I agree with the submissions by the second respondent that applicants are legatees as opposed to heirs in this will.

The difference between a legatee and an heir is that a legatee is a person to whom the testator has bequeathed a specific thing or amount of money and on the other hand an heir is a person who succeeds to the whole of the estate or a portion of the residue of it. It cannot be disputed that the applicants were legatees who were bequeathed with a certain sum of money.

A will is a statement of intention by the testator in regard to the devolution of property on the testator’s death. The testator has the freedom of testation that is to dispose of his property on death as he pleases. The legatee has every right to claim for his legacy at the completion of the process of the administration of the estate.

It was argued by the second respondent that as a general rule the legatee is entitled to claim the bequeathed property as it was at the death of the testator, whether it has increased or diminished in value since the making of the will: See Norden’s Executors v Norden 1909 (26) SC 881. Further the legatee is entitled to all the improvements made on the property since the date of the bequest and to interest or natural fruits which have accrued since the legacy vested.

However, using the authority of Natal Bank v Rood’s Heirs, 1909 TS 243 and Hiddingh v Denyssen 1885 (3) SC 424 the second respondent argued that if the property is accidentally lost or destroyed either before or after the testator’s death the loss falls on the legatee.

This is more of common sense, if the legacy no longer exist, then one cannot give out of nothing.

This is where the dispute of the parties is centred. Applicants say the legacy is there and can be realized through conversion from the Zimbabwe dollar then to United States dollars. In any event the applicants argued the intention of the testator was to bequeath all the cash in the estate to the two applicants. If one goes by the applicants’ argument, even if the conversion is done it serves no purpose, because according to the applicants the testator’s wish was that all cash be shared between the two applicants.

But can this be the correct position.
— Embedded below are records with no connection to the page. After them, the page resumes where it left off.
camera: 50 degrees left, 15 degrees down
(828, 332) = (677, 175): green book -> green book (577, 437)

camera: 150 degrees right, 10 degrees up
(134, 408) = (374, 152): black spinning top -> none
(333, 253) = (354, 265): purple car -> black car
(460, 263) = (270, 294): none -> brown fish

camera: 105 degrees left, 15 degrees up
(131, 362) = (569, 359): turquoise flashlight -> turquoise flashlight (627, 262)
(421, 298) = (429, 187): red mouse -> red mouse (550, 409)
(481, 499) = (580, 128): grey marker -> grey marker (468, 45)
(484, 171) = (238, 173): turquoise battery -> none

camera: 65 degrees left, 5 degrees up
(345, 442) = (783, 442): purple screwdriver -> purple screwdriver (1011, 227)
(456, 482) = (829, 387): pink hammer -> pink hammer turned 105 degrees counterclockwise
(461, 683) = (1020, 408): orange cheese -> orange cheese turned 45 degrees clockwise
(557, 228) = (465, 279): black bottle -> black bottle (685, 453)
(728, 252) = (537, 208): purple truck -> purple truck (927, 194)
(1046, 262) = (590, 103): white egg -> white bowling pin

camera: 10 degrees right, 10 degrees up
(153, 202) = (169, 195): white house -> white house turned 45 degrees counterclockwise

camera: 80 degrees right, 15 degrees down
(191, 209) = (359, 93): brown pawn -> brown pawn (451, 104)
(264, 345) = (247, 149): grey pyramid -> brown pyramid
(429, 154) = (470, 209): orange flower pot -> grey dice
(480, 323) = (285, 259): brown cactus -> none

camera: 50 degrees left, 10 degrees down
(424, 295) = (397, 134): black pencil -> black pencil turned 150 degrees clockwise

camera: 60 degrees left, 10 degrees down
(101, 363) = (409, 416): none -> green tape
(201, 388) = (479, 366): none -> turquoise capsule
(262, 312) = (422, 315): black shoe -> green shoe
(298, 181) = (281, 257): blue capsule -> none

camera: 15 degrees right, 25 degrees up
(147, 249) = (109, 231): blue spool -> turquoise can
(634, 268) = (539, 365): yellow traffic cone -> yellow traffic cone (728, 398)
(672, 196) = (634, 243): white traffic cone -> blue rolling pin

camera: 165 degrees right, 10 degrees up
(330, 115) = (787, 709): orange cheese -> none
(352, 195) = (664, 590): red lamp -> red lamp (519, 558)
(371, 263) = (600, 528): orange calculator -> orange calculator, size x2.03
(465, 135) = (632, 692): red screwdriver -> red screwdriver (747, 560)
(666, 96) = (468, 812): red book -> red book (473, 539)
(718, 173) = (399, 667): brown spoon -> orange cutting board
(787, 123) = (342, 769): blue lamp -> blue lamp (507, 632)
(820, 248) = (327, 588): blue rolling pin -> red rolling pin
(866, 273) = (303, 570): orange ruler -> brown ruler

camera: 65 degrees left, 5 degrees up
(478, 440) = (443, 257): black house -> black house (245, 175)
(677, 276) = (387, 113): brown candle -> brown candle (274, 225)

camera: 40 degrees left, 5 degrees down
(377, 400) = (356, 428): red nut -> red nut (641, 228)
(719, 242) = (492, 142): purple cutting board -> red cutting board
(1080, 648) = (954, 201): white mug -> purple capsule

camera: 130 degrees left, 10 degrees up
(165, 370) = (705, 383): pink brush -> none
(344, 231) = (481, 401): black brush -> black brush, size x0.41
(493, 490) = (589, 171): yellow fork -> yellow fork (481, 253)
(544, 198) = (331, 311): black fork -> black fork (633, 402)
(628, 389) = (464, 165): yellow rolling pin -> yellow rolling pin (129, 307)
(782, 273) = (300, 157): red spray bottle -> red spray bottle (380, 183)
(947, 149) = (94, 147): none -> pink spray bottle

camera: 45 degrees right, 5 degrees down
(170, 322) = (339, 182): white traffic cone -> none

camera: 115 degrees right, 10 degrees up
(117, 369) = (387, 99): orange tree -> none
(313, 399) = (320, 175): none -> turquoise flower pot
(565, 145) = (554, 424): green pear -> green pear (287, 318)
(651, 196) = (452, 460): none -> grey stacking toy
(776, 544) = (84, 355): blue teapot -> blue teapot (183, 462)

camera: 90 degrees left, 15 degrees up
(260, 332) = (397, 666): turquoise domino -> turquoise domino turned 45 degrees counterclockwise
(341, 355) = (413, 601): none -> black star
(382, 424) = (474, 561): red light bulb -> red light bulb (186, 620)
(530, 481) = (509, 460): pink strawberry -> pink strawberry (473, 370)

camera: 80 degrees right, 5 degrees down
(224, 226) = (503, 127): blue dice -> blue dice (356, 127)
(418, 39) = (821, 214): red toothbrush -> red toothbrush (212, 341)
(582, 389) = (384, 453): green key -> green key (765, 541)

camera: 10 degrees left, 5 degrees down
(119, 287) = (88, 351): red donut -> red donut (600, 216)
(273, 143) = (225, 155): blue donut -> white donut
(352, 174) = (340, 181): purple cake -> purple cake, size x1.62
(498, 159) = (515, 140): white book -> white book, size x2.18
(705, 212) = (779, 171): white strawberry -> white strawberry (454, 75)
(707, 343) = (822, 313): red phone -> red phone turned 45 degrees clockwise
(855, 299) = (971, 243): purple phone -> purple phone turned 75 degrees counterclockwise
I do not think so. A reading of the entire will does not support the notion that the testator’s intention was that all the cash devolve between the two applicants. I say so for the following reasons;

(a)	Clause 2.7 goes further after bequeathing $200 000 000 each to the applicants to say:

“the balance to be invested for Tendai Chirinda, Rudo Chirinda and Tatenda Chirinda’s education.”

(b) 	If all cash in the estate was intended for the applicants then the testator would

have said so without the trouble of giving specific amounts of money.

(c)     Clause 3 of the will bequeath “the rest and residue” (which may include money)

to  the widow.

Clause 7 (b) of the will which relates to the powers of the Administrator refers

to investments of monies found in the estate.

Having said that the issue remains as to whether the applicants are entitled to the cash in the estate either in whole or part.

The second respondent says the $200 million dollars cash was demonetized and as such that loss falls upon the legatees. The vehicle was alienated by the testator during his lifetime and does not form part of the estate. Ademption therefore took place in respect to the motor vehicle and this explains why the applicants apart from a mere mention could not raise any sustainable argument to the legacy which flaws from the motor vehicle. Case law is clear on this point. See Sorge v Estate Preuss, 1933 CPD 61 @65; Barrow v The Master, 1960 (3) SA 253 (E) @ 257, Steyn v Steyn, 1904 (21) SC 528.

It is true that the testator bequeathed to the applicants specific amounts of money. However, despite the intention of the testator the money was demonetized and is no longer there. I agree that the executor cannot give that which does not exist. The cash which was found in the estate which happen to be proceeds of the sale of a matrimonial home is nothing more than the residue to be treated under clause 3 of the Will. There is nothing for the applicants in the form of a legacy to lay their hands on.

This application can therefore not succeed.

In the result:

The application is hereby dismissed with costs.